Anne Longfield, Children’s Commissioner for England, is today (Saturday) publishing analysis of the extent of child vulnerability around the country, warning that much of it is hidden from sight under lockdown.
The Children’s Commissioner’s local area profiles of child vulnerability will help national government and councils identify how many vulnerable children there are in each local authority area, and highlight groups at heightened risk during the coronavirus emergency – such as those in overcrowded or inadequate accommodation, with fragile parents, young carers, or without internet access. This analysis is being used to inform the Government’s work to create a dashboard by which it can monitor the safety and care of vulnerable children and young people through the coronavirus crisis.
Hundreds of thousands of children in England are living with a cocktail of secondary risks that Covid-19 may exacerbate: lack of food in the house, homelessness, sofa-surfing or living in cramped living conditions, neglect, domestic abuse, substance abuse and parental mental health problems.
The matrix of local child need is the latest stage in a 3-year project by the Children’s Commissioner to ask: if society doesn’t know how many vulnerable children there are, how can it do enough to help them? Her 2017 Vulnerability Report was the first attempt to gather all the available data into one place, and this project remains the only comprehensive data on all risks to children in England.
The coronavirus crisis brings into sharp focus both the dangers of vulnerable children falling through gaps in services and policy, and the value of good data from the front line in order to identify where help is needed.
Real-time data has been at the heart of the Government’s battle against Covid-19. The Children’s Commissioner is calling for the same capabilities to be deployed to identify children at risk as the crisis unfolds, especially those who may not be getting help as social work and other services are pared back.
The lockdown has removed most of the usual ways of identifying children at risk. The Secretary of State for Education has this week written to school leaders and local authorities setting out the importance of encouraging vulnerable children into school, which is a very welcome step. However, the great majority of children with a social worker are not attending school, and other community hubs – such as doctor’s surgeries, youth centres, children’s centres and libraries – are closed. Some schools are working with councils to ensure that all children known to be vulnerable are still being seen by professionals; the Children’s Commissioner wants this replicated throughout the country.
In this new environment, real-time data from the police on domestic abuse call-outs, children going missing, or county lines activity; from the NHS on births and A&E attendances; from DWP on new applications for Universal Credit or UC advances for families with children; or from MHCLG on families applying for homelessness support, should be leveraged to give local services some of the missing critical intelligence they need to know which families may not be coping and need help.
In the coming weeks, the Children’s Commissioner will be publishing a series of reports looking into particular groups of children acutely vulnerable under lockdown, such as babies and troubled teens.

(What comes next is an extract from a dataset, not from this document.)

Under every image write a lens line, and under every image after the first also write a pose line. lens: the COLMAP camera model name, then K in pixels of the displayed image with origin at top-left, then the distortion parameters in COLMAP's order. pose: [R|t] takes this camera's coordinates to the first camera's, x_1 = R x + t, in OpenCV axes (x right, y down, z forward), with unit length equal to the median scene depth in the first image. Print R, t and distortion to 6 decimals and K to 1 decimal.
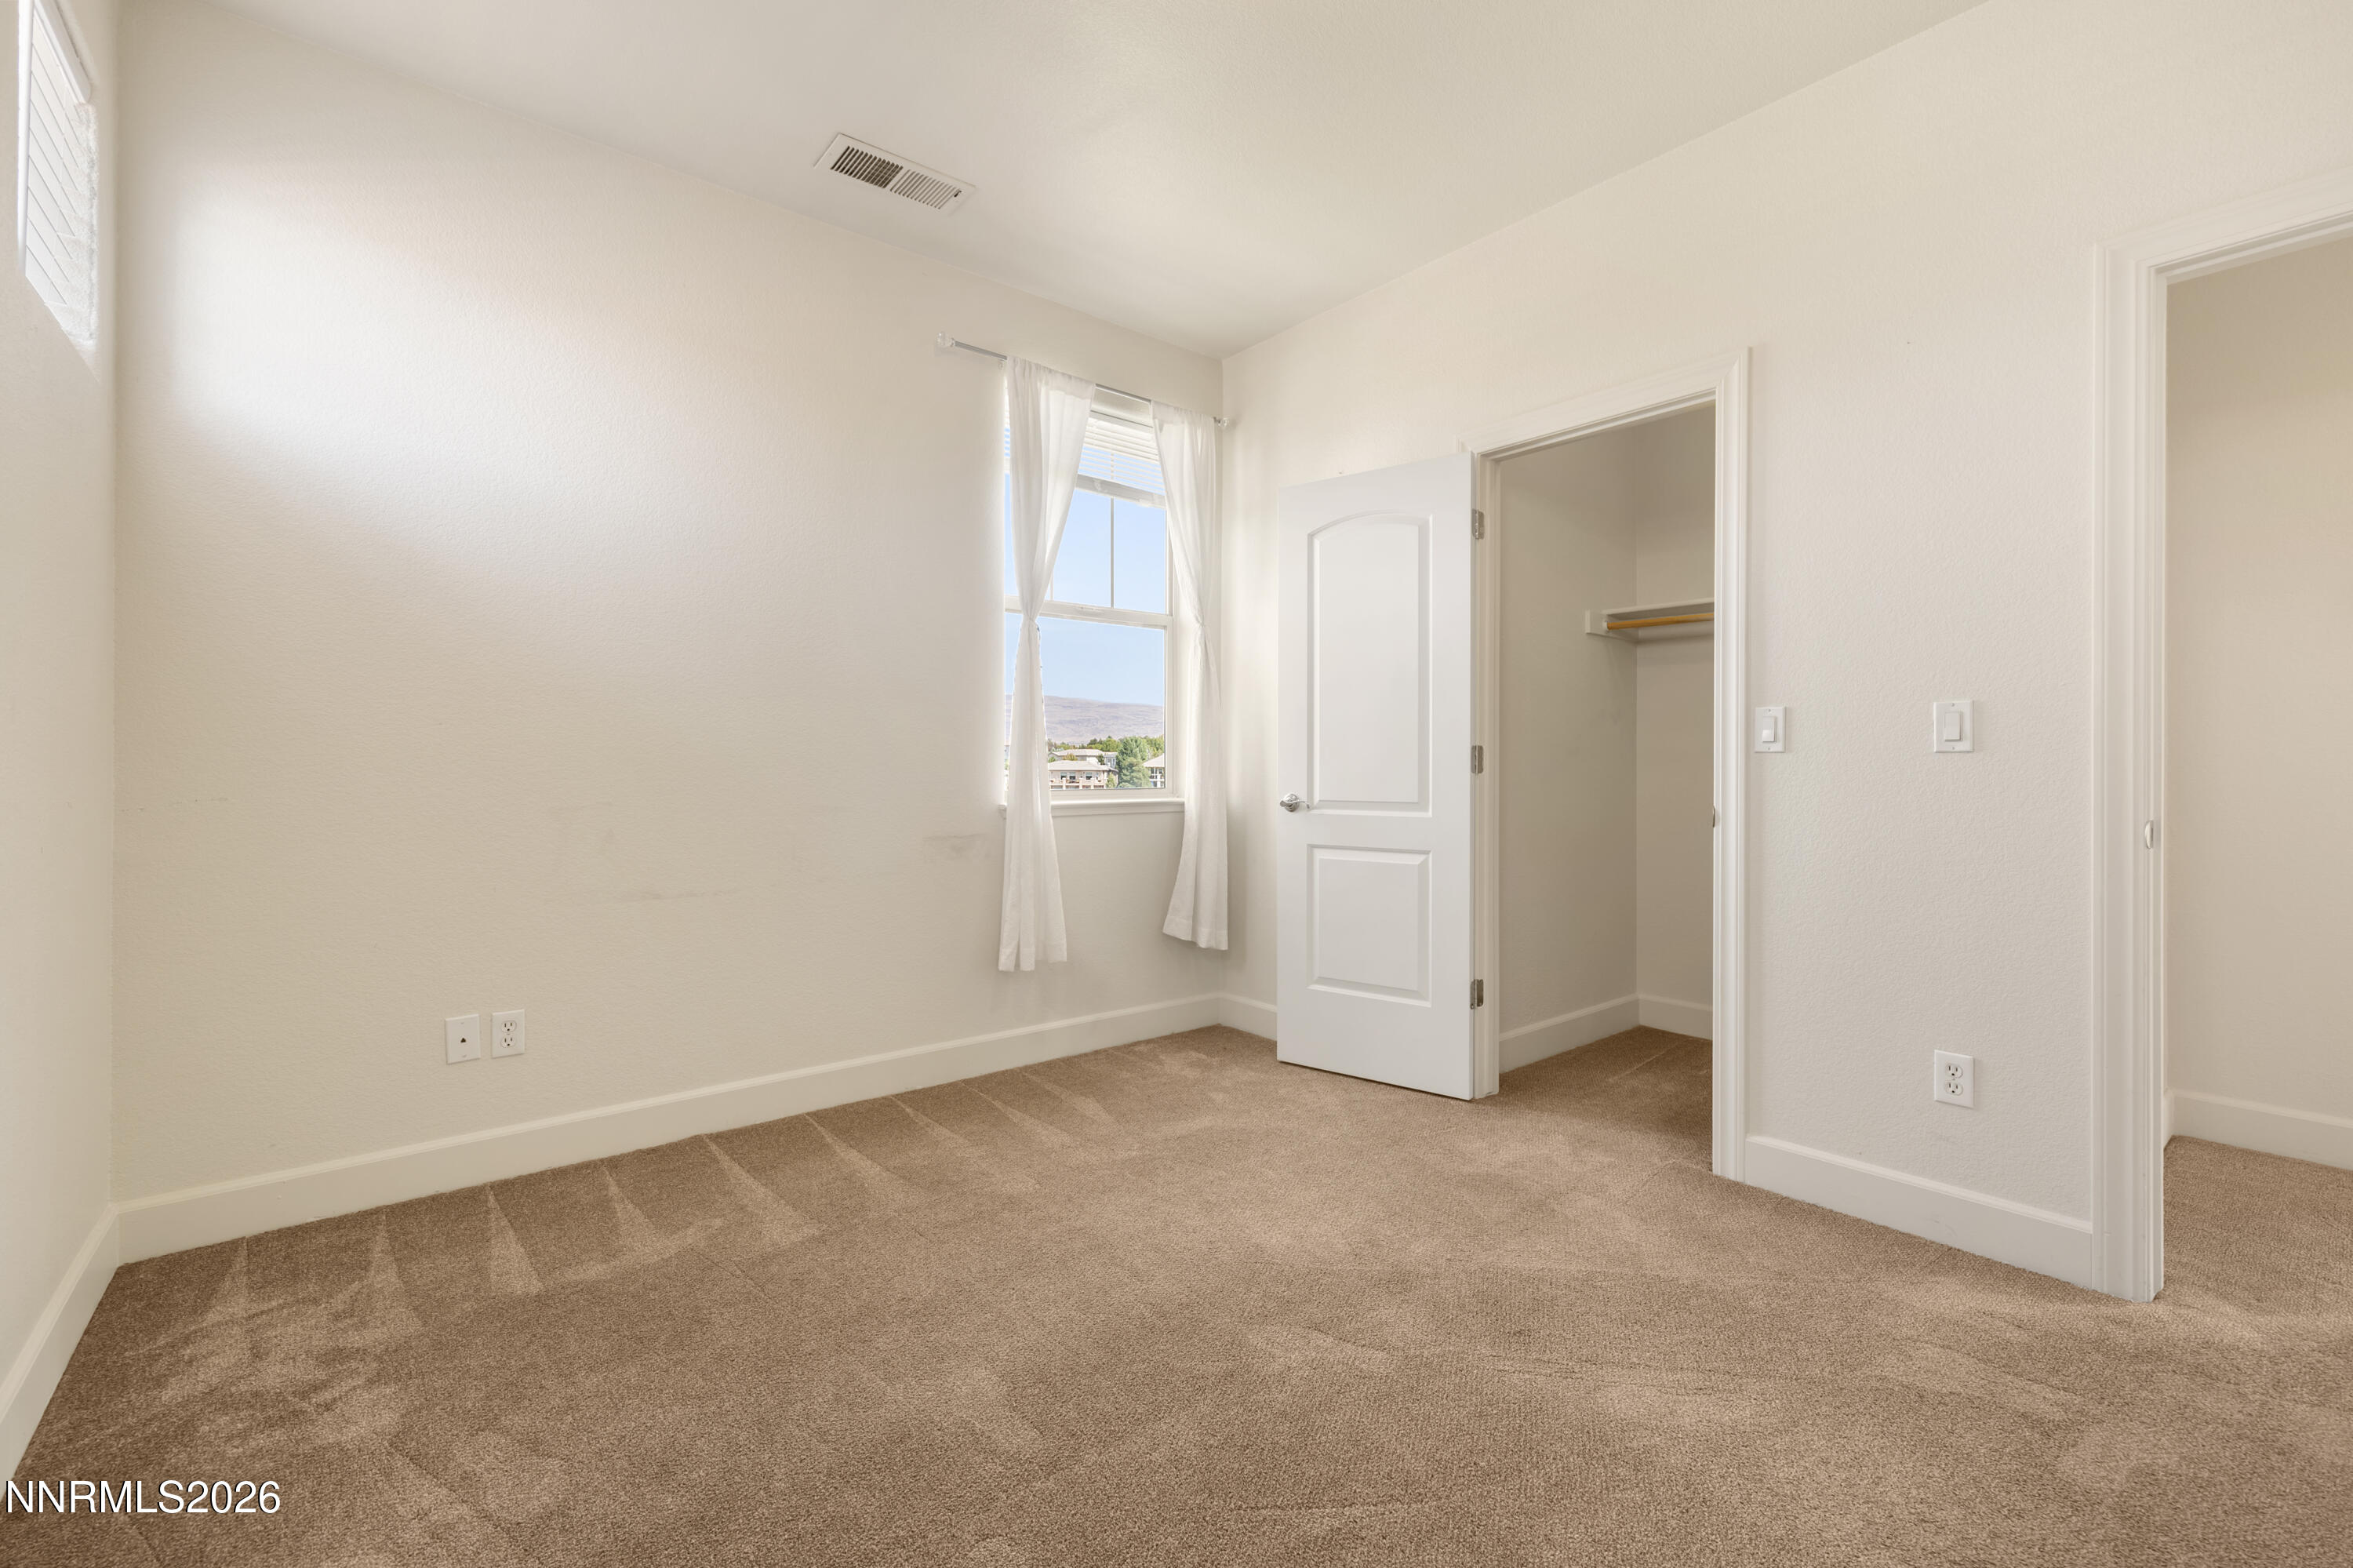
lens RADIAL K [[993.3, 0, 1188.6], [0, 993.3, 767.3], [0, 0, 1]] dist [0.004817, -0.000867]
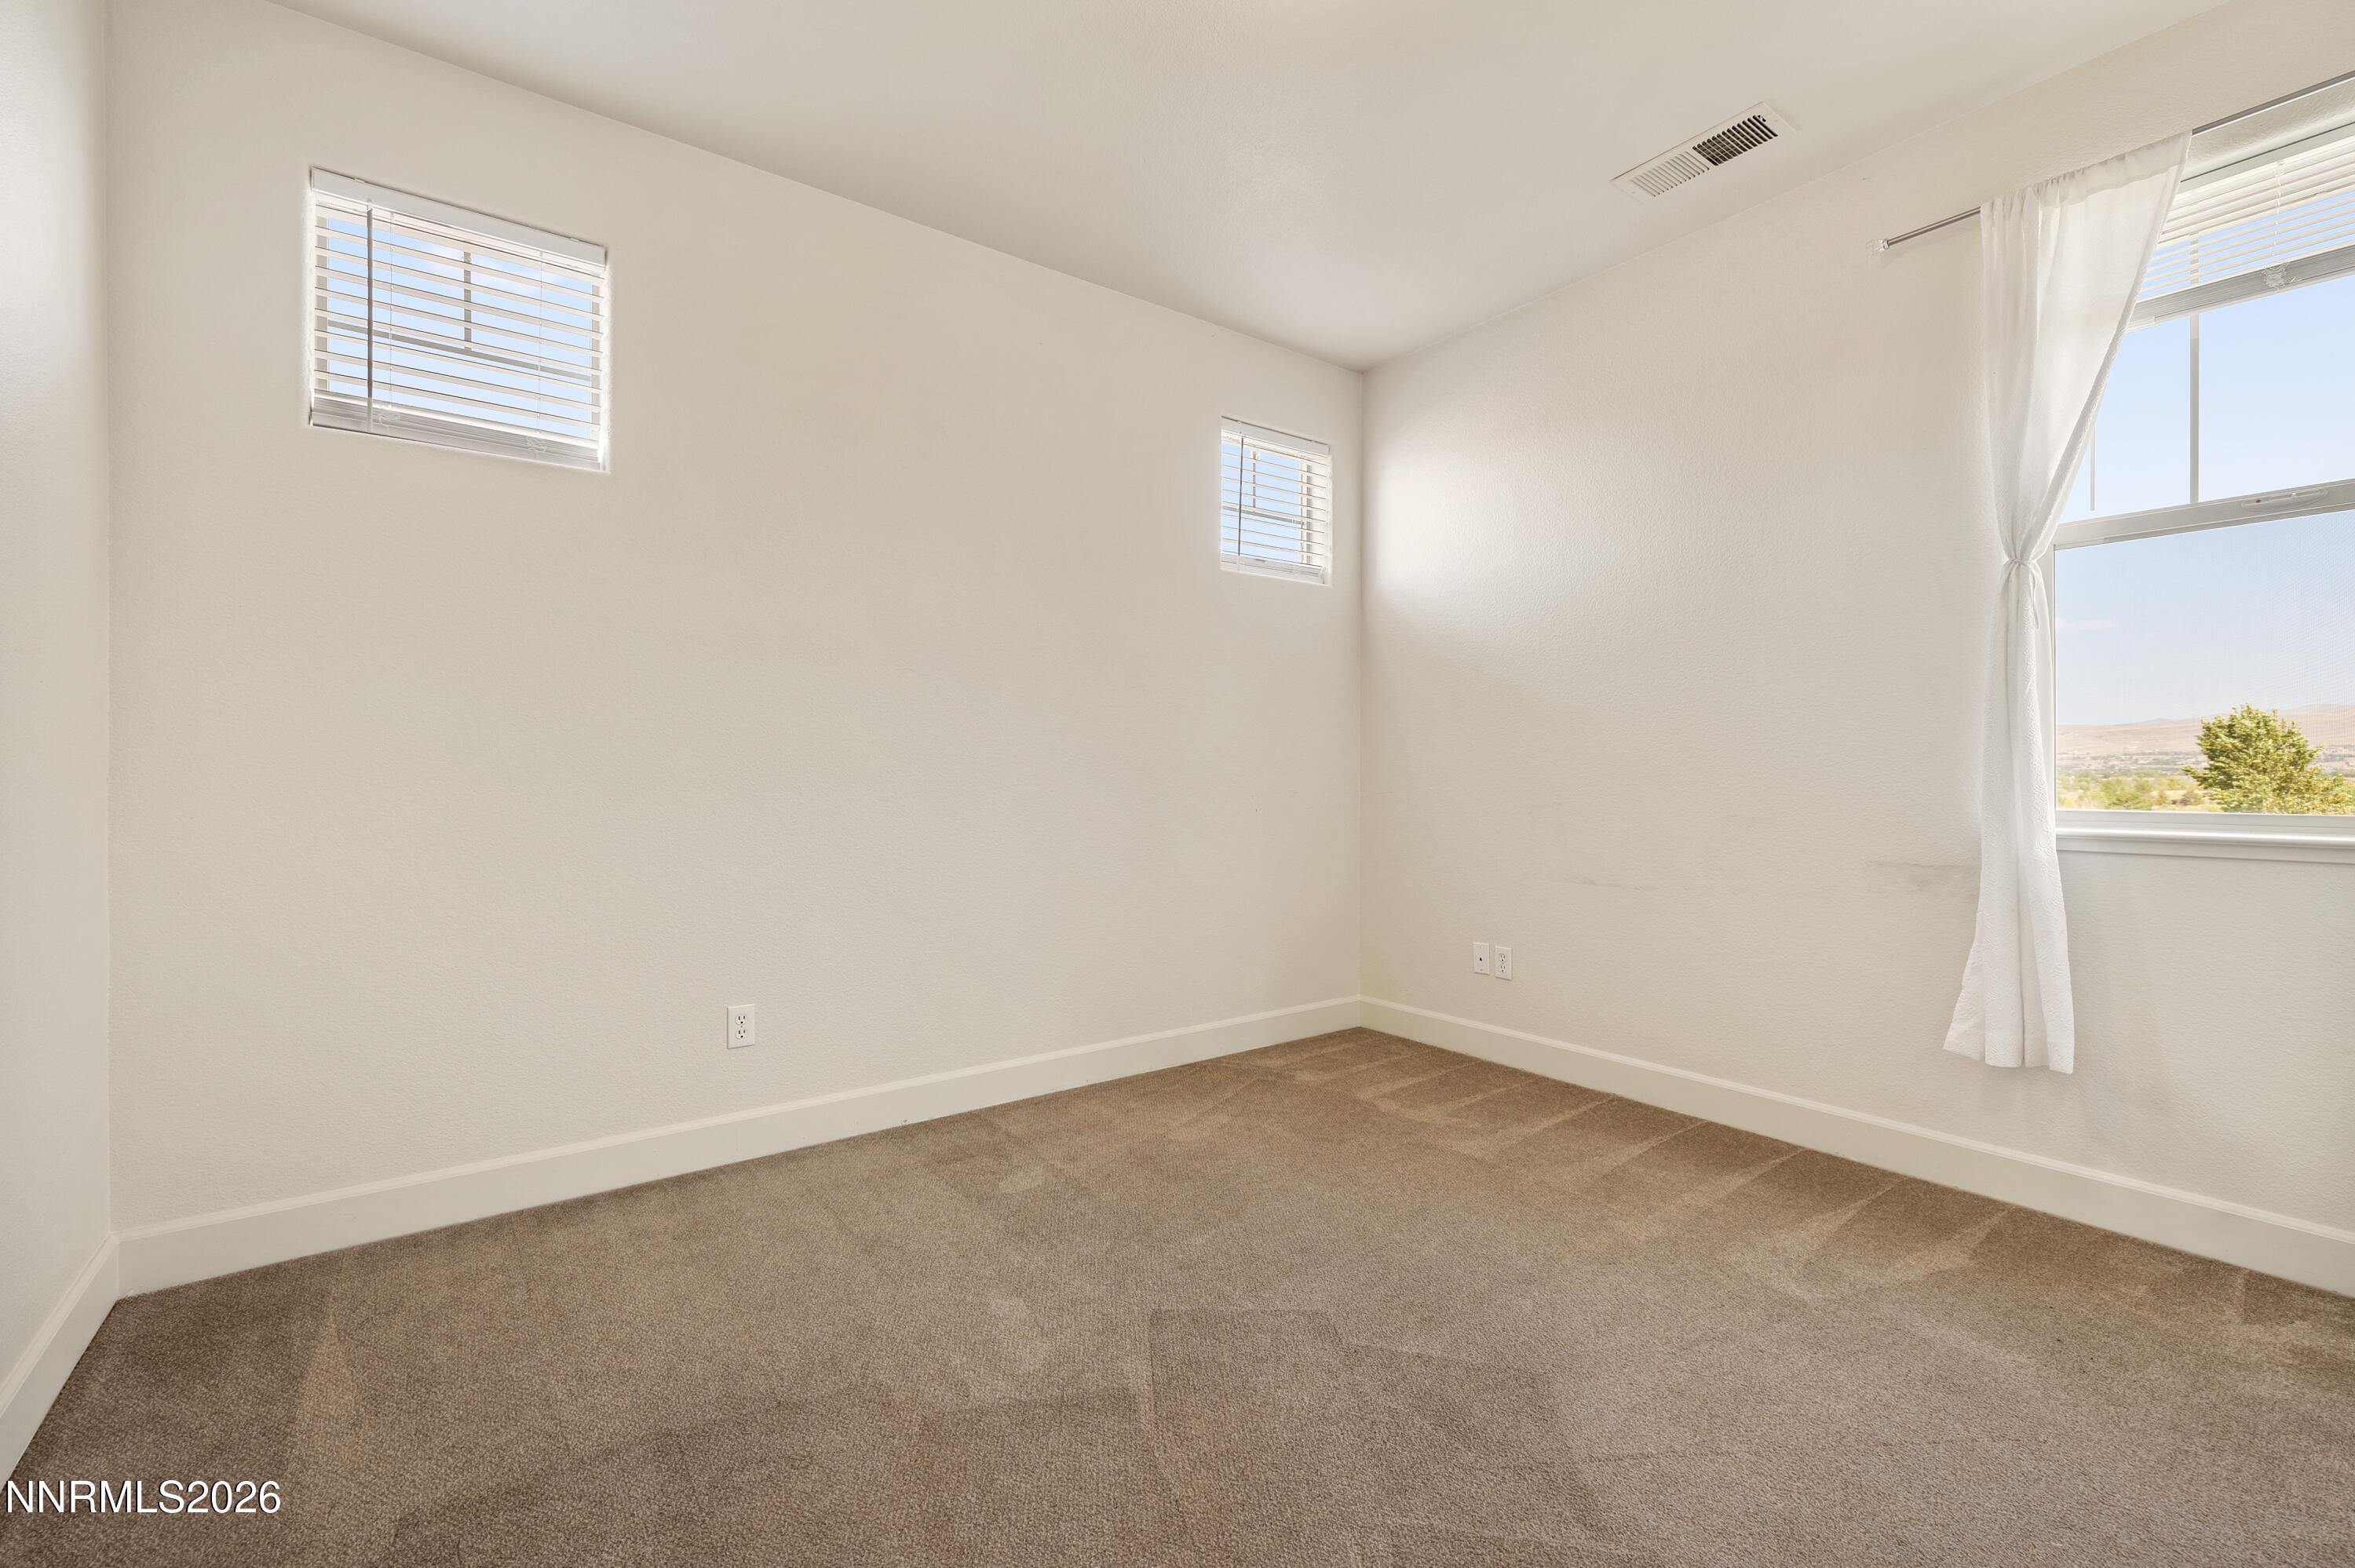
lens RADIAL K [[993.9, 0, 1183.1], [0, 993.9, 774.6], [0, 0, 1]] dist [0.004817, -0.000867]
pose [[-0.040208, -0.000664, -0.999191, 0.690519], [-0.002734, 0.999996, -0.000554, 0.001264], [0.999188, 0.002710, -0.040209, 0.553397]]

Anne Longfield, Children’s Commissioner for England, said:
“The coronavirus emergency has put hundreds of thousands of vulnerable children in England at heightened risk. While the Government’s decision to keep schools open for the most vulnerable children is welcome, sadly most of them are just not showing up. They are most likely at home, often exposed to a cocktail of secondary risks – a lack of food in the house, sofa-surfing or cramped living conditions, neglect, or experiencing acute difficulties due to parental domestic violence, substance abuse and mental health problems. Many will be caring for parents or siblings themselves in these incredibly difficult circumstances.
“I applaud the efforts of some schools and councils to ensure vulnerable children are still being visited by teachers or social workers. I’d like to see this extend throughout the country.
“Our figures on local need lay bare the extent and nature of child vulnerability in each area, and the extraordinary pressures on some councils to try and protect them all.
“I believe that with the right will, government – local and national – could ensure that all vulnerable children are seen and contact is maintained, harnessing if necessary the efforts of suitable volunteers, those from services which are currently closed or who are recently retired from child-facing work.
“It is essential that children who need help are identified and given the help they need.”